Adam nimmt den Arm von seinem Gesicht und sieht ihn an. Leo senkt kurz den Blick und atmet tief ein. Diese Gedanken müssen aufhören. Adam hat ihm niemals zu verstehen gegeben, dass er etwas anderes von ihm will als Freundschaft. Mutig und draufgängerisch, wie er nun mal ist, hätte er Leo ganz sicher gezeigt, wenn das so wäre. Zwar glaubt Leo nicht, dass Adam mehrere Affären gleichzeitig hat, was Pia und Esther felsenfest behaupten. Dazu hätte ihm einfach die Zeit gefehlt. Aber sicher gibt es da die ein oder andere Frau in seinem Leben, von der Leo nichts weiß. Und auch nichts wissen will, ehrlich gesagt.

Diese tiefe Freundschaft zwischen ihnen ist bedeutungsvoller als jede Liebesbeziehung. Zumindest will Leo das glauben. Und dann wieder gibt es Momente, in denen ihm das ganze Gerede von Freundschaft so unglaublich auf die Nerven geht, weil er nichts anderes tun will, als Adam zu küssen.
„List du mir vor?“, fragt Adam und seine Stimme hat diesen Ton, den sie nur annimmt, wenn er mit Leo alleine ist. Sanft, verletzlich.
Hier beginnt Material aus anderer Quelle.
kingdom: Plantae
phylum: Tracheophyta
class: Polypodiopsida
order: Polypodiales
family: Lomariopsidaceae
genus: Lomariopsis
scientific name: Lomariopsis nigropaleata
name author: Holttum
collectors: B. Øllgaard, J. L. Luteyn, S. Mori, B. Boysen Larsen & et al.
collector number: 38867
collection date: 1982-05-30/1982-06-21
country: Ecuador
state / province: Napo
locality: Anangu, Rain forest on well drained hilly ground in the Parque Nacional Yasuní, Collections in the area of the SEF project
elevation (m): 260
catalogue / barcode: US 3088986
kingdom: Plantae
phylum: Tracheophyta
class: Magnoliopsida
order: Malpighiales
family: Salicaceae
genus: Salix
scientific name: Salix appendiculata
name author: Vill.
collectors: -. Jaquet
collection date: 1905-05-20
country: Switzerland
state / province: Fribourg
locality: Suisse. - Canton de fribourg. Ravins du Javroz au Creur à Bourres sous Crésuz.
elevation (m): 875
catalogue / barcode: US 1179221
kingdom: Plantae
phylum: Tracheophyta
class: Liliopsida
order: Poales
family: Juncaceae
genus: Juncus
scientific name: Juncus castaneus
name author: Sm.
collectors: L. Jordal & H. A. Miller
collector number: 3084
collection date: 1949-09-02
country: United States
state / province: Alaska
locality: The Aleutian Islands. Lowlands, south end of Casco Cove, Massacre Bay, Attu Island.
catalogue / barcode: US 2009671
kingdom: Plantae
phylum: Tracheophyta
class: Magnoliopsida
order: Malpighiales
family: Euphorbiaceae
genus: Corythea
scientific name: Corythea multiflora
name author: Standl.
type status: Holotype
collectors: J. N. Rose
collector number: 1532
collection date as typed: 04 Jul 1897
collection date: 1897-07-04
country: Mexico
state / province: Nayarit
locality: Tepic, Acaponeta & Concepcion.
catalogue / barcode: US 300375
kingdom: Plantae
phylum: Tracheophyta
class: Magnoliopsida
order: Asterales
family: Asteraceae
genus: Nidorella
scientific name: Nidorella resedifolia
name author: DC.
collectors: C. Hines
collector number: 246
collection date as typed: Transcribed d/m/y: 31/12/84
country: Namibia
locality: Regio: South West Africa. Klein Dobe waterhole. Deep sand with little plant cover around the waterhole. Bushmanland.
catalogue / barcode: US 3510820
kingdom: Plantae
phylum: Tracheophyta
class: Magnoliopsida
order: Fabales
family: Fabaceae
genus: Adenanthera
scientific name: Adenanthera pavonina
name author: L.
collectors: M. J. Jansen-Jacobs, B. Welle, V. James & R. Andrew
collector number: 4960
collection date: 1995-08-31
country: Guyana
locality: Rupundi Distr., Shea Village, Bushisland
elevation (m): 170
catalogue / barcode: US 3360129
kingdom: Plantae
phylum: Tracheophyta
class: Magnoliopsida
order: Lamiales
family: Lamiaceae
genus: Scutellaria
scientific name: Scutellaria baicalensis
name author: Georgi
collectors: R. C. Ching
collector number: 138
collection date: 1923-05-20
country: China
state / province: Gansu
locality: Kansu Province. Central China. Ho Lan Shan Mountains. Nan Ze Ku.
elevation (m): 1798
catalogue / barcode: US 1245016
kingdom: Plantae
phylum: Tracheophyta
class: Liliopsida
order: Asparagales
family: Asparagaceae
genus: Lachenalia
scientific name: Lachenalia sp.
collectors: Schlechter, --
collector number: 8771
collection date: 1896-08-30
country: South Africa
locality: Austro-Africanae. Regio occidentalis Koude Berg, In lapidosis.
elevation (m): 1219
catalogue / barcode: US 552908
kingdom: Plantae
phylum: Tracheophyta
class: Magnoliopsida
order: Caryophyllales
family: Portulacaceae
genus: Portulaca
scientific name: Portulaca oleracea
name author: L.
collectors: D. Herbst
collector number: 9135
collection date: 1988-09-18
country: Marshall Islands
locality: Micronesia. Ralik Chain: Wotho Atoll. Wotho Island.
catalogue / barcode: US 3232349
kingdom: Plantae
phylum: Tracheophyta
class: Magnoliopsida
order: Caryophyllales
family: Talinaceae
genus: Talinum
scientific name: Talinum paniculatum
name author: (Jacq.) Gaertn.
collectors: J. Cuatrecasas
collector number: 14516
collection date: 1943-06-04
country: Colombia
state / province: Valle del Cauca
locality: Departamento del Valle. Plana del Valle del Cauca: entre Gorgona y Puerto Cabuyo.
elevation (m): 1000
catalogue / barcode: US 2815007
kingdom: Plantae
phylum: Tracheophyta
Und Leo ist so wütend auf sich und seine Gedanken, denn warum kann er nicht einfach froh sein, dass Adam in diesem Moment hier ist, bei ihm. Nicht im Gefängnis, nicht bei seinem Vater. In Sicherheit. Das ist das Einzige, was zählt. „Natürlich. Was möchtest du denn hören?“

Adam zeigt auf das Buch auf Leos Nachttisch. Schuld und Sühne. Wie passend.